Last night’s game was hardly any better. The Bears thought they were playing third division Rugby League, at least on offense, and the Rams took a whole half to come to terms with what was across the line from them before realizing it was actually what it looked like and not some elaborate practical joke. It was perhaps the most lopsided 14-point win in NFL history, as the game could have been 180 minutes long and the Bears wouldn’t have broken 20 points, or even 100 yards rushing.

But that won’t be the story to come out of it. In the fourth quarter, MNF analyst Brian Griese told the watching audience that Bears QB Nick Foles basically thought his coach was an idiot. Not in those words of course, as what Foles said to him is that Matt Nagy will call plays that Foles knows the Bears can’t block, and that Nagy doesn’t seem to know how much, or how little, time his QBs have. This is the in-house version of “Watch the game, nerds!”

Of course, there were all the normal denials after the game, with Nagy saying he has never had that conversation with Foles and Foles saying he and Griese had a “miscommunication,” i.e. “that wasn’t on the record, dickhead.”

Anyone who’s watched the Bears offense knows that Foles had a point, even if it was the quiet part of his conversation with Griese. For two seasons Nagy has been running the offense in his head instead of the one on the field, which is why it constantly looks like it’s falling into a ditch. But that’s hardly the point. You don’t want a national broadcast declaring a rift between your QB and coach, or perhaps revealing that the supposed leader of the offense has no confidence in the guy calling the plays. That is usually the first step to full-out revolt.

The only fallout from this is likely to be no player telling Griese anything ever again, while the Bears will use it as something “that brought the team together” should they find a win in the next two months. But it’s at least the first time the Monday night broadcast has been worth talking about since Howard Cosell was doing body shots off Don Meredith in the 3rd quarter.

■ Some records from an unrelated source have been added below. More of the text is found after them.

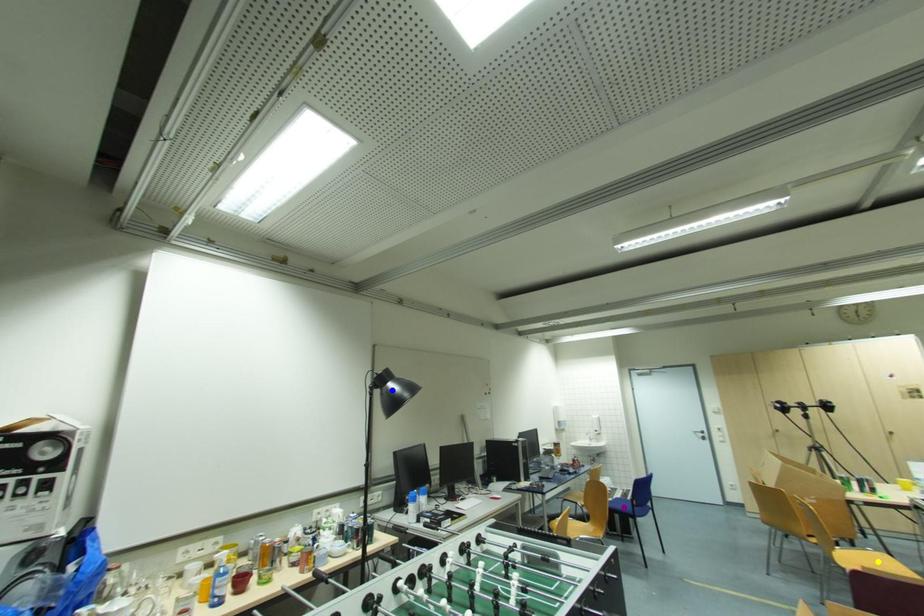
From the picture: Order these from nearest to farthest:
1. purple point
2. blue point
3. yellow point

yellow point, blue point, purple point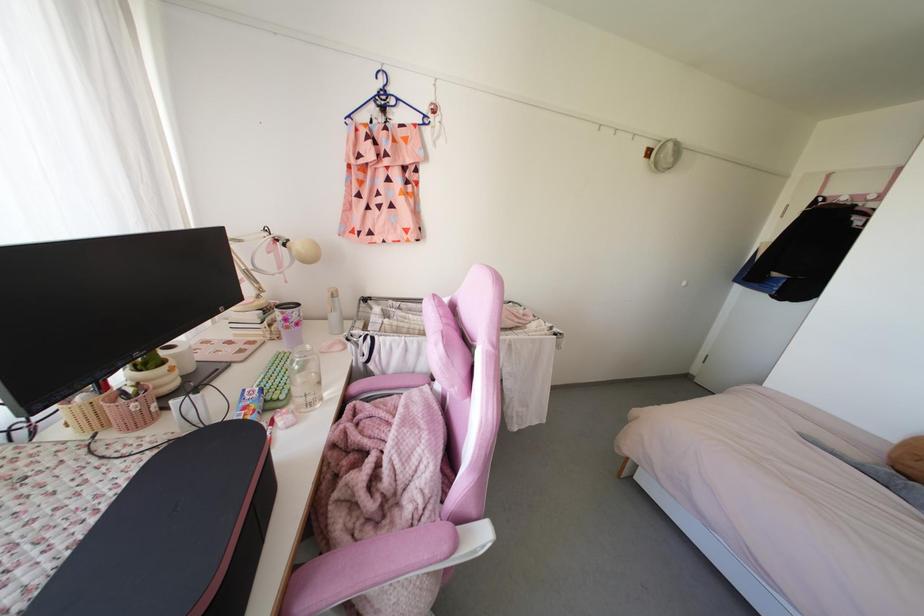
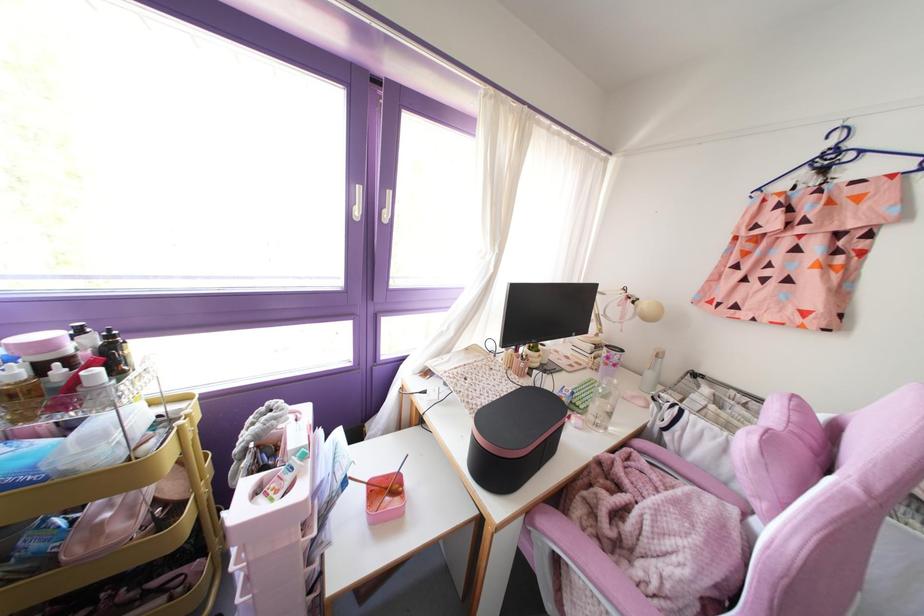
Where in the second image is the point corresponding to point (257, 282) from the first image?

(600, 325)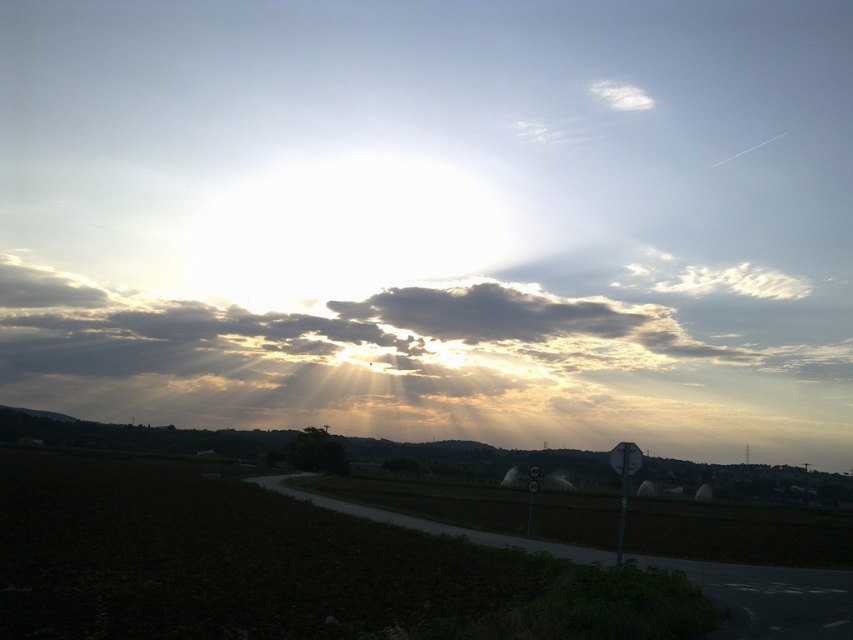
Is white plastic sign at right shorter than metallic reflective speed limit sign at lower right?

Correct, white plastic sign at right is not as tall as metallic reflective speed limit sign at lower right.

Between point (621, 522) and point (538, 468), which one is positioned in front?

Point (538, 468) is more forward.

What do you see at coordinates (624, 481) in the screenshot?
I see `white plastic sign at right` at bounding box center [624, 481].

You are a GUI agent. You are given a task and a screenshot of the screen. Output one action in this format:
    pyautogui.click(x=<x>, y=<y>)
    Task: Click on the white plastic sign at right
    This screenshot has width=853, height=640.
    Given the screenshot: What is the action you would take?
    pyautogui.click(x=624, y=481)

Which is more to the right, cloudy at upper center or white plastic sign at right?

From the viewer's perspective, cloudy at upper center appears more on the right side.

The height and width of the screenshot is (640, 853). Identify the location of cloudy at upper center. (537, 323).

Is cloudy at upper center to the left of metallic reflective speed limit sign at lower right from the viewer's perspective?

In fact, cloudy at upper center is to the right of metallic reflective speed limit sign at lower right.

The width and height of the screenshot is (853, 640). What do you see at coordinates (537, 323) in the screenshot? I see `cloudy at upper center` at bounding box center [537, 323].

Locate an element on the screen. Image resolution: width=853 pixels, height=640 pixels. cloudy at upper center is located at coordinates (537, 323).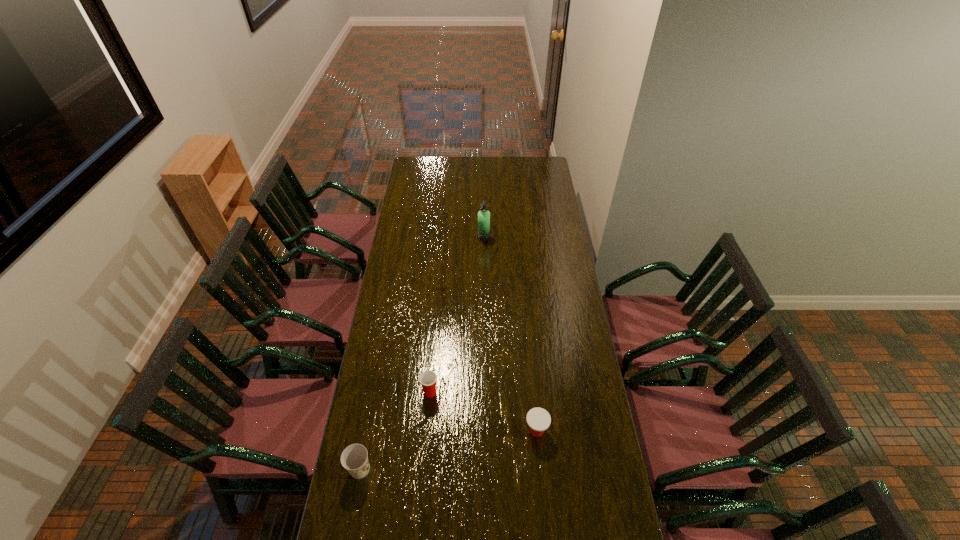
Find the location of `blank space located 0.090m on the back of the nearest object`. blank space located 0.090m on the back of the nearest object is located at coordinates (367, 432).

I want to click on vacant space located 0.190m on the front of the second nearest Dixie cup, so click(542, 497).

Locate an element on the screen. This screenshot has height=540, width=960. object at the left edge is located at coordinates (354, 458).

Locate an element on the screen. free space at the far edge of the desktop is located at coordinates (483, 160).

Identify the location of vacant space at the left edge of the desktop. This screenshot has height=540, width=960. (396, 304).

You are a GUI agent. You are given a task and a screenshot of the screen. Output one action in this format:
    pyautogui.click(x=<x>, y=<y>)
    Task: Click on the vacant space at the right edge of the desktop
    This screenshot has width=960, height=540.
    Given the screenshot: What is the action you would take?
    pyautogui.click(x=540, y=222)

What are the coordinates of `vacant space at the far left corner of the desktop` in the screenshot? It's located at [x=435, y=159].

This screenshot has height=540, width=960. Find the location of `empty space between the leftmost object and the rightmost object`. empty space between the leftmost object and the rightmost object is located at coordinates click(448, 450).

This screenshot has width=960, height=540. I want to click on free space between the leftmost object and the farthest object, so (x=422, y=353).

In order to click on free spot between the farthest object and the nearest object in this screenshot , I will do `click(422, 353)`.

It certainly livened up a game where the punter was no worse than the third-most important player on the field in the Rams’ 24-10 win.

As for the game itself, the Bears were pretty much outed as the fraud everyone thought they were, despite that 5-1 record they’ve tried to shove in everyone’s face. When Foles wasn’t wearing Aaron Donald and his friends as a tasteful shaul, he was missing his receivers by measurable acreage. This was the fourth straight game the Bears couldn’t manage more than 65 yards rushing, which made them one dimensional, and that dimension is“suckage.” The defense can only hold out for so long before dying of exhaustion, and this time the other team wasn’t Detroit- or Atlanta-incompetent enough to projectile diarrhea the game back to the Bears as happened in previous weeks. The emperor was revealed to have no clothes definitively on Monday night.

The Rams came into last night’s game with every win being against the NFC East, which is essentially repeatedly pinging a dodgeball off the head of the kid who picks his nose until it bleeds (strangely that’s not autobiographical). The Bears probably aren’t much better, if better at all, but at least the Rams can claim something other than the NFC East title.